約20万円のバイト代を母に無断で引き出され…
そこに、追い打ちをかける事態が発覚。必死で貯めた約20万円のバイト代を無断で母に引き出されていたのだ。帰国後の彼女を待っていたのは、変わらず「神様」と「サタン」の飛び交う世界。彼女は希死念慮に苛まれながら地獄の日々を送った。冒頭の文章は、失意のどん底で書き殴った“遺書”である。
〈お母さんのことが本当に本当に大大大好きだった〉
その行間からは両親に対する愛憎半ばする思いが滲む。だが、行き着く先は、教会への怒りと両親への深い絶望だった。
〈お父さんお母さんがしてしまった間違いは、やはり消化しきれない。健康に生まれて体力もあって運動も好きだったのに、今は毎日吐き気がして体が動かなくて横になることしかできないゴミになってしまった〉
「今でも涙が止まらなくなる」
小川さんが両親と決別したのは今から約6年前、20歳の頃だ。
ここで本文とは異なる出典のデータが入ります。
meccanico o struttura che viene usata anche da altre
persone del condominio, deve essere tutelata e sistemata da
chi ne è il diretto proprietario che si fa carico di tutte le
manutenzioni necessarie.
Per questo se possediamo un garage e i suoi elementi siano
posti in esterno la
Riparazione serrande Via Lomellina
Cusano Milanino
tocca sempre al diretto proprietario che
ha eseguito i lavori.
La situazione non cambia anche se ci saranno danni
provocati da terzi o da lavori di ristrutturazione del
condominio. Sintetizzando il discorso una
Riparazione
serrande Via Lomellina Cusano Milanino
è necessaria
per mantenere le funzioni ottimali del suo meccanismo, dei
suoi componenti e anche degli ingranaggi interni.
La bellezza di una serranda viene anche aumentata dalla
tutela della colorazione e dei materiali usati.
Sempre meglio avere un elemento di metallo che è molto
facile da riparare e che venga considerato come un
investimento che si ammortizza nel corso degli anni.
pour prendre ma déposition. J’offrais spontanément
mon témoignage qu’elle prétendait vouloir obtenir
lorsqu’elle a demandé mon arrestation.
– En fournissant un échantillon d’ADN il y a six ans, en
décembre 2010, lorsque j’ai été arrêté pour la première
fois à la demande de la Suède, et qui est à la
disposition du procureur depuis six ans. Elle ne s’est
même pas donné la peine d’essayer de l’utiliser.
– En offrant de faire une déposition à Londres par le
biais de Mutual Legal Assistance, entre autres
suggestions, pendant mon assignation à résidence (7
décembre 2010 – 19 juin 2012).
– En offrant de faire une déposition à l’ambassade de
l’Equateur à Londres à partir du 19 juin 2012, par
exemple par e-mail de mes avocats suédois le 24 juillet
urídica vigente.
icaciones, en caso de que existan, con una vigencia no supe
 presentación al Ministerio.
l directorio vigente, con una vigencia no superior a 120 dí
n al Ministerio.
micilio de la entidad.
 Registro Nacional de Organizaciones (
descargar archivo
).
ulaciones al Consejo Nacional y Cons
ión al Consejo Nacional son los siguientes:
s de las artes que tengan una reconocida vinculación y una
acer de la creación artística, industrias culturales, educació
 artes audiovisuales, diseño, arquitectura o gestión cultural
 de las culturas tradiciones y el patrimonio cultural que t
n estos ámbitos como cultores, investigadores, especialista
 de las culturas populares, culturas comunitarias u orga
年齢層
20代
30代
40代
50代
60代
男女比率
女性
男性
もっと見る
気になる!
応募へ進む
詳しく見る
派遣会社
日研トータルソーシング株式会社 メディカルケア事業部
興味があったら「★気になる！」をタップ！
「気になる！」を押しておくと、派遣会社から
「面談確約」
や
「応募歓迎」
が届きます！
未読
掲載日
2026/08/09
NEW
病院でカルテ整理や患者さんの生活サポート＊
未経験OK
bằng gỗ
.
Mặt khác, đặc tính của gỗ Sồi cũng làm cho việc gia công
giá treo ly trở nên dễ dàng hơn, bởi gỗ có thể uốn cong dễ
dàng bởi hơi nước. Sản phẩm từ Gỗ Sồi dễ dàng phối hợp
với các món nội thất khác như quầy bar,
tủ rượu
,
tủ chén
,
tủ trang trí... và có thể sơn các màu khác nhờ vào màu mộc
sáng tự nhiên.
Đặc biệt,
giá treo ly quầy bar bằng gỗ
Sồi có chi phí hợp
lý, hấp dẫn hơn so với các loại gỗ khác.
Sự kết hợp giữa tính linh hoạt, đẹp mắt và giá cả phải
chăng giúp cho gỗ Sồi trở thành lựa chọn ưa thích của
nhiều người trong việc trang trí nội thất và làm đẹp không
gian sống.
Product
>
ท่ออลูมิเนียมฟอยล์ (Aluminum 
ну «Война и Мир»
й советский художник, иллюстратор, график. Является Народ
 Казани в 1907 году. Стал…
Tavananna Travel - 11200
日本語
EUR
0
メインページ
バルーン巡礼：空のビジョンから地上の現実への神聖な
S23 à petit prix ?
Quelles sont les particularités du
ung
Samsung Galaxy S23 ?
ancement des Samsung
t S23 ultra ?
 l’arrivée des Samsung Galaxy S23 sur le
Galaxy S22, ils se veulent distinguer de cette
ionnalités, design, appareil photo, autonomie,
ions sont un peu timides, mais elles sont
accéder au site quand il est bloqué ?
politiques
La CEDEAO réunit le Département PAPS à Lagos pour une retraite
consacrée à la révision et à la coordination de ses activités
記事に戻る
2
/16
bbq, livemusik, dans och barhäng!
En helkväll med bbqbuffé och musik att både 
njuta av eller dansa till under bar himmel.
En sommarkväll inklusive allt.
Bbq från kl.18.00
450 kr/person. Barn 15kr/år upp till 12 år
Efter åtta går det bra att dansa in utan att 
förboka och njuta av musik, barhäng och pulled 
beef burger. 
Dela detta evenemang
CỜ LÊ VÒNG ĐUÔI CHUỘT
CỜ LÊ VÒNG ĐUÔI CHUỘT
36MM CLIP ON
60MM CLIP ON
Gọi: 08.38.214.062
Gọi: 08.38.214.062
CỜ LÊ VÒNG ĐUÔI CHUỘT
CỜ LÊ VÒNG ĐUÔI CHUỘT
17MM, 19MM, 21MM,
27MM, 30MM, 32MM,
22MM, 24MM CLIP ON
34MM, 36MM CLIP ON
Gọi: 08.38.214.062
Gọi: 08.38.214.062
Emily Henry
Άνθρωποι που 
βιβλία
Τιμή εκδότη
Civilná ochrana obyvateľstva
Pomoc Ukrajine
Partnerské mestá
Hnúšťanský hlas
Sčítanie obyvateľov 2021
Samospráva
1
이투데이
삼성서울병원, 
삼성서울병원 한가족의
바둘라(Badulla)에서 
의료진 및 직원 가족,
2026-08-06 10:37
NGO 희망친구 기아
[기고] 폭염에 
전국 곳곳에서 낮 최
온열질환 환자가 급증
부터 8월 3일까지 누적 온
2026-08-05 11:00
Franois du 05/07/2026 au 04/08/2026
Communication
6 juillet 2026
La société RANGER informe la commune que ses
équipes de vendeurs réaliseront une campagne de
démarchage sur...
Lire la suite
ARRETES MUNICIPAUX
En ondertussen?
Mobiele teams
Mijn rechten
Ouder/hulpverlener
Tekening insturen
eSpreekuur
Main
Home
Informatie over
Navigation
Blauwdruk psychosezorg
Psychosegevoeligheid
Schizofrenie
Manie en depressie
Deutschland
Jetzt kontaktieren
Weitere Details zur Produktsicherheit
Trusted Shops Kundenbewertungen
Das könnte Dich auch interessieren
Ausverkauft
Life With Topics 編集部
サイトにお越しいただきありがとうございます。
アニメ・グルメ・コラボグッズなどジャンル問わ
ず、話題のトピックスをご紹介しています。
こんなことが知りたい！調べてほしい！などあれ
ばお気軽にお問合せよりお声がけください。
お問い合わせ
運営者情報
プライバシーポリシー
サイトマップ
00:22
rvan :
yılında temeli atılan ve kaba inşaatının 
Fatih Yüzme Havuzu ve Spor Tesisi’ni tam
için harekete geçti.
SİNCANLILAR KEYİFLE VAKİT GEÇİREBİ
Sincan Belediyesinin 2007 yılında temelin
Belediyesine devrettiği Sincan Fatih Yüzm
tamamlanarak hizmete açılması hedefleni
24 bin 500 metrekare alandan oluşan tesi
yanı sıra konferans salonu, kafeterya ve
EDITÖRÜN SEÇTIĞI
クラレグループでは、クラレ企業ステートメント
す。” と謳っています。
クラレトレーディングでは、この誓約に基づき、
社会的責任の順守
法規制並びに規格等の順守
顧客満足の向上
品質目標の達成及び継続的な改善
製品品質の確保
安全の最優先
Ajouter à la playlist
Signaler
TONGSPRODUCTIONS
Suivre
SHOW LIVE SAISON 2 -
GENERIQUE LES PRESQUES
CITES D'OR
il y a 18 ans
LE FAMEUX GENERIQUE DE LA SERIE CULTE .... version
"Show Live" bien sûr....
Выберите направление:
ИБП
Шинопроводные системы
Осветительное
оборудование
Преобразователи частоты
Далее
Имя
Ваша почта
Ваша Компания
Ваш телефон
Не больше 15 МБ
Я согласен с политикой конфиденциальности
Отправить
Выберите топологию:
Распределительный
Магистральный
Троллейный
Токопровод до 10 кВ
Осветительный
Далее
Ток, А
連帯保証人のいらないアパートに移り住み、連絡を絶った。
「親からは『心配している』というような内容のメールが何度か来ましたが、しばらくすると、それもなくなり『教会のイベントがあるんだけど来ない?』というメールが届くようになりました」(小川さん)
数年後、小川さんは現在の夫と知り合い、今年4月には長男が誕生している。
「うつ病やパニック障害の本を読んだり、夫と対話する中で『なぜパニック発作が出るのか』ということを学ぶと、少しずつ心身の状態が改善されてきました。でも、今でも突然、当時の環境を思い出し、涙が止まらなくなることがあります。
15歳の頃から一生懸命バイトをして貯めた約200万円。そのほとんどを母に没収されましたが、彼女から1円も返金してもらっていません。『生活費に消えた』と話していましたが、両親は『先祖供養をしている』と語り、今でも献金を続けています」(同前)
9月4日、小川さんはSNSを通じ、元信者らを対象にアンケート調査を開始。関東に住む祝福二世の女性(30代)からは次のような切実な報告が届いた。
〈小学校低学年の頃、母がワシントンに宣教に行き、私はラーメンと納豆で飢えを凌いだ。中学でいじめを受けたとき、親は『愛の試練やねえ』と話し、取り合ってもらえなかった〉
目下、小川さんはそれらの結果を元に、高額献金の規制、団体の規制・解散、被虐待児を守るという3つの柱を掲げ、立法措置を訴えている。岸田首相が永岡桂子文科相に対し、統一教会の調査を行うよう指示したのは10月17日のことだ。
彼女の戦いは今、大きな山を動かしつつある。